Bringing it back to Lean manufacturing, it’s true that consultants are sometimes criticized for receiving excessive compensation. When consultants work at a company only to do “kaizen events” to make improvements in quality, cost, delivery or safety, I would agree with this. These things are a commodity, like the strategies and decisions of most excessively paid CEOs. Consultants see an opportunity to apply a known solution to a problem their client company is facing. Like the best executives they study the current situation, identify the gap with the target condition and apply their knowledge and skills to close the gap. While this benefits both sides, too often the consultant or executive does not leave a culture of kaizen at their client company. The result is short-term cost reduction but sustainability in the long-term is lacking. The same is true for excessively paid executives.

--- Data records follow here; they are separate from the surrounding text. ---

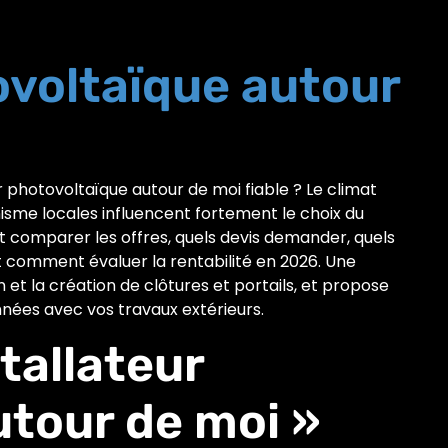
ovoltaïque autour
 photovoltaïque autour de moi fiable ? Le climat
nisme locales influencent fortement le choix du
comparer les offres, quels devis demander, quels
 comment évaluer la rentabilité en 2026. Une
ion et la création de clôtures et portails, et propose
ées avec vos travaux extérieurs.
stallateur
utour de moi »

Based on anecdotal evidence, kaizen consultants are paid anywhere from 2 to 10 times what the average worker at their client is paid. As long as kaizen consultants are credible in delivering the results they promise (and they are promising sustained improvement), they are practicing what they preach and doing their work in a way that is respectful to people, I believe this is fair. But ultimately the market decides and sets the price based on supply and demand. Hopefully the same will be true for executive compensation very soon, for the sake of making better companies and better societies through kaizen.
Now that I’ve gotten this one out of my system, dear reader, please enjoy many months of rant-free blogging.